Weil Songwriting und Sound dabei aber Hand in Hand mit der harschen Konsequenz und tollwütigen Performance gehen, entwickelt sich das Gesamtpaket auch in seiner rasend kompakten Spieldauer vielmehr zu einem Katalysator für das Familienunternehmen. Als überschäumende Momentaufnahme voll Energie und Tatendrang, die Soulfly fast drei Dekaden nach der Bandgründung mit einer das Weiße in den den Augen samt Schaum vorm Mund erzeugenden Vitalität zeigt, provoziert Chama einen polarisierenden Reiz.

Die von Cavalera selbst proklamierte Wurzelbesinnung mit dem selbstbetitelten ersten Studioalbum von 1998 als Orientierungspunkt findet dafür jedoch bestenfalls mit verzerrter Perspektive statt. Doch man versteht schon, was der 56 jährige mit diesen Vorab-Ankündigungen grundlegend meinte. Nach dem stimmungsvollen, rhythmisch-ritualistischer Intro Indigenous Inquisition ist Storm the Gates schließlich ein richtiges Oldschool-Brett, das aggressiv und mit psychotisch-heiserer Wut den Hang zum Nu Metal neu freilegt, woraufhin sich Nails-Derwisch Todd Jones für Endless Resistance mit einem Nomen-est-Omen-Fleischwolf aus Solis, Riffs und einem dystopischen Finale als Abgang in Nihilist revanchiert.

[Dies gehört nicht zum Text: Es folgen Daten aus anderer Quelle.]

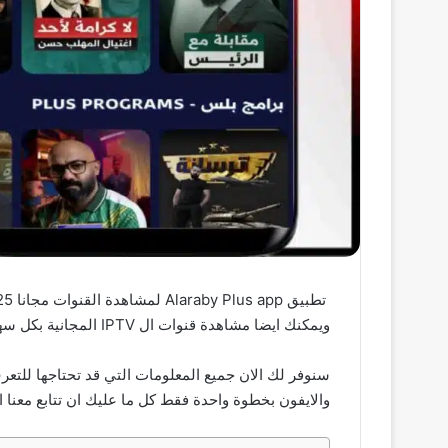
ويمكنك ايضا مشاهدة قنوات ال IPTV المجانية بكل سهولة.
سنوفر لك الان جميع المعلومات التي قد تحتاجها للتعر
والايفون بخطوة واحدة فقط كل ما عليك ان تتابع معنا ال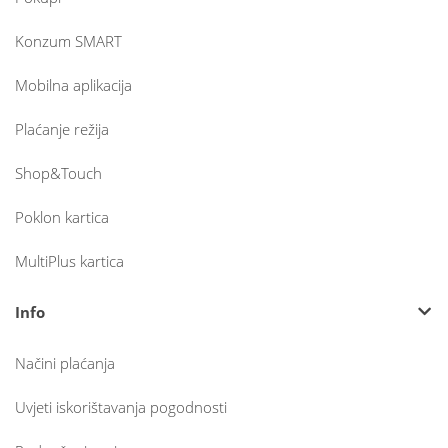
Konzum SMART
Mobilna aplikacija
Plaćanje režija
Shop&Touch
Poklon kartica
MultiPlus kartica
Info
Načini plaćanja
Uvjeti iskorištavanja pogodnosti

No Pain = No Power skandiert die Gang-Mentalität mit noch mehr Gästen: Ben Cook (No Warning), Gabriel Franco (Unto Others) und Dino Cazares (Fear Factory) gelingt mit fiesem Groove und pathetischer Hymnik im cleanen Alternative-Refrain samt einem Schwenk in die kontemplative Type O-Goth-Trance der Spagat über den Clusterfuck hinaus.

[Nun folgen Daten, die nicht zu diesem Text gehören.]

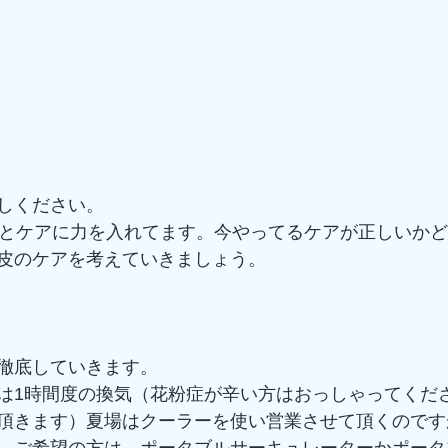
しください。
皮分析とケアに力を入れてます。今やってるケアが正しいか
皮のケアを考えていきましょう。
徹底していきます。
は1時間度の換気（花粉症が辛い方はおっしゃってくだ
頂きます）夏場はクーラーを使い営業させて頂くのです
。ご希望の方は、ポータブルサーキュレーターかポータ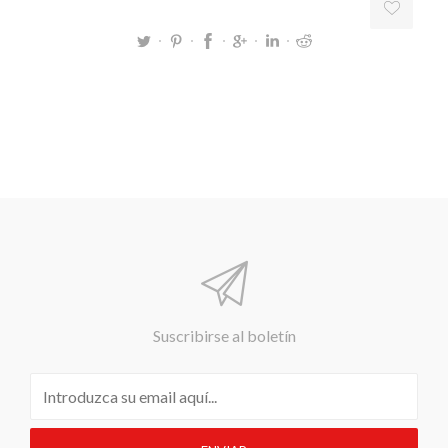
Suscribirse al boletín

Ghenna wütet wie von der Tarantel gestochen, ballert und bäumt sich auf. Arch Enemy-Gitarrist Michael Amott dreht frei, alles muss Ventil sein – ein komplett abruptes Ende passt in diesem Kontext. Black Hole Scum baut seine Spannungen dennoch bedächtig im Math auf, bleibt bösartig unberechenbar, stoisch, stimuliert auch über seine Tempi die Drohgebärden. Favela / Dystopia ist ein Thrash-Gaspedal mit Touch Guy-Attitüde und Always Was, Always Will Be… braut sich in synthetischer Atmosphäre unheilvoll auf, um im Auge des Sturms wie eine grimmige, bösartige ältere Version der ersten beiden Studio-Alben aufzudrehen. Dennoch konzentriert sich das finale Drittel der Platte erstaunlich ausführlich auf das Ausbreiten der atmosphärischen Komponente von Chama und nutzt den Metal höchstens als Kontrastmittel.
Nach dem obligatorischen Instrumental Soulfly XIII (eine Seance indigener Schamanen-Psychedelik) schiebt der Titelsong sein Riff dennoch präzise wie eine monomental Urgewalt, die die Handbremse ins punkige Momentum löst. Der Sound lässt überall brasilianisches Lokalkolorit aufblitzen, als würde man auf einer Achterbahn auf Speed durch den Dschungel hetzen. Der Epilog davon wäre als melodiös angedeuteten Erlösung dann sogar bestechend schön erhebend, geht aber keine Kompromisse ein, und verpufft flüchtig. Beinahe so, als würden die Cavaleras ihre Collage von einer Platte abfackeln, bevor diese ihr Ziel erreicht hat. Zurück bleibt ein erfrischender Hunger.